> **Task to carry out**
Translate this sentence from the back-to-school piece below into Spanish: "Her service was held at the chapel at Eugene Bible College."

Back toSchool


I can smell erasers when I hear that phrase.  At my house, “back to school” means that our whole schedule changes and the tempo of life accelerates.  My daughter is a music teacher at the High School and my wife works with her as the accompanist for her choirs.  My son is beginning his career as a student teacher, and my schedule of on-line classes for the King’s Seminary is about to begin.

The Church also enters a new busy season as all the children return to classes and the Children’s ministry, Middle School group, and High School group, all begin to adjust to the realities of a new school year.

In a seemingly unrelated note, I also conducted a memorial service for a dear saint, Dorothy Chapman Stewart.  Her service was held at the chapel at Eugene Bible College.  I say ‘seemingly’ unrelated because Dorothy helped to endow programs and build facilities at the Bible College.  One of the buildings is named after a member of the Stewart family.  Still, even that fact is not why I mention her when speaking about the “back to school” theme of this morning’s message.

> **Record extracts**

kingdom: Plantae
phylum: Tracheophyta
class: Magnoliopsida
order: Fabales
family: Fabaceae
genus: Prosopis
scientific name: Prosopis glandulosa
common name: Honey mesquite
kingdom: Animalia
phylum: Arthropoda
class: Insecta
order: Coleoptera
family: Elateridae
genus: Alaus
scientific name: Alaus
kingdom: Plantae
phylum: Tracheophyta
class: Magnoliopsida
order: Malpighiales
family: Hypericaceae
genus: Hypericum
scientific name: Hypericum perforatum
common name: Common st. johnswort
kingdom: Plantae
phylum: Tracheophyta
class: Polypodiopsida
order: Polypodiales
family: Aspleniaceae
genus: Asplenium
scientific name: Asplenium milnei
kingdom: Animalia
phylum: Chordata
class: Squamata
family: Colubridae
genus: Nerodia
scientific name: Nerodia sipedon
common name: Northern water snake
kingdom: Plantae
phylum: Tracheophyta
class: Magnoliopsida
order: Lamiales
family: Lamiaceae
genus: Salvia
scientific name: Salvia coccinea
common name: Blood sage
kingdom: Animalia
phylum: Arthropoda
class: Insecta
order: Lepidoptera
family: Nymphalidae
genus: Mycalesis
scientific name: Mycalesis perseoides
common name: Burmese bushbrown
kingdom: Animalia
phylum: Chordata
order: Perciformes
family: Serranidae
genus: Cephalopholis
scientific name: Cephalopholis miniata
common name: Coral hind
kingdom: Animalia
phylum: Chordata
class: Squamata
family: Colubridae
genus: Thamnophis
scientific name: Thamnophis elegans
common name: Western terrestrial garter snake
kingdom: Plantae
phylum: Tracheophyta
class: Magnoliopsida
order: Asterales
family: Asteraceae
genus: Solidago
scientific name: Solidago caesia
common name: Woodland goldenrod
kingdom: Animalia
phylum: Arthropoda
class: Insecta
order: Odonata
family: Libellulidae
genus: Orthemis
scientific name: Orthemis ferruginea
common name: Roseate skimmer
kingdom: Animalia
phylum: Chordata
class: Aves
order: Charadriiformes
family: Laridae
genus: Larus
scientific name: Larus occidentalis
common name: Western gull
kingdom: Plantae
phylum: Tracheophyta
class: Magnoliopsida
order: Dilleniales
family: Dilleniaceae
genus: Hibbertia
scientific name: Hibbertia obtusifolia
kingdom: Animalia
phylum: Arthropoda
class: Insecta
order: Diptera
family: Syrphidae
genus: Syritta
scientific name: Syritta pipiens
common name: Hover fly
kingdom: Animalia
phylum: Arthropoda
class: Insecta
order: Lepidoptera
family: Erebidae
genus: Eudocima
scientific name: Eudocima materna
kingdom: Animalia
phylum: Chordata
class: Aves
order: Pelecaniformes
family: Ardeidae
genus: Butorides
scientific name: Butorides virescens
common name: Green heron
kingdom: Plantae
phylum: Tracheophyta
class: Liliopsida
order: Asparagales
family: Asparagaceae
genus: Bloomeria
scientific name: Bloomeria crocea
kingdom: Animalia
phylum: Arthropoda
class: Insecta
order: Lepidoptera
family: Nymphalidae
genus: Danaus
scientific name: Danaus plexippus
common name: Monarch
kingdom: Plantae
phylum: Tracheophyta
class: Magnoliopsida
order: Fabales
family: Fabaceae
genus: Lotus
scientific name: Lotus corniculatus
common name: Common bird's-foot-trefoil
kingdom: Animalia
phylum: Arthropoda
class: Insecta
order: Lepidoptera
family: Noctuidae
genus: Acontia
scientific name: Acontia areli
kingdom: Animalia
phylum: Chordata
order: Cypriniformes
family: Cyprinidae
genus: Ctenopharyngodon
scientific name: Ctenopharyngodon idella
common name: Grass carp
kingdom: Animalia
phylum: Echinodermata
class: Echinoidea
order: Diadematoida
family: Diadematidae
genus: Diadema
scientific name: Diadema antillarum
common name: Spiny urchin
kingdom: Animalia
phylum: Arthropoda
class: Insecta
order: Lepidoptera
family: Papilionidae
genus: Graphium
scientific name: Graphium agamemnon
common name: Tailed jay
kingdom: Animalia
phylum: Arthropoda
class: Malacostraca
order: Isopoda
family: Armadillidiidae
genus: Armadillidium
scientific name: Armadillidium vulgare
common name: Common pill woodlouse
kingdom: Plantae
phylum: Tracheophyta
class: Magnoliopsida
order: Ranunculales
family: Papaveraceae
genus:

> **Answer for the task**
Su servicio se celebró en la capilla de Eugene Bible College.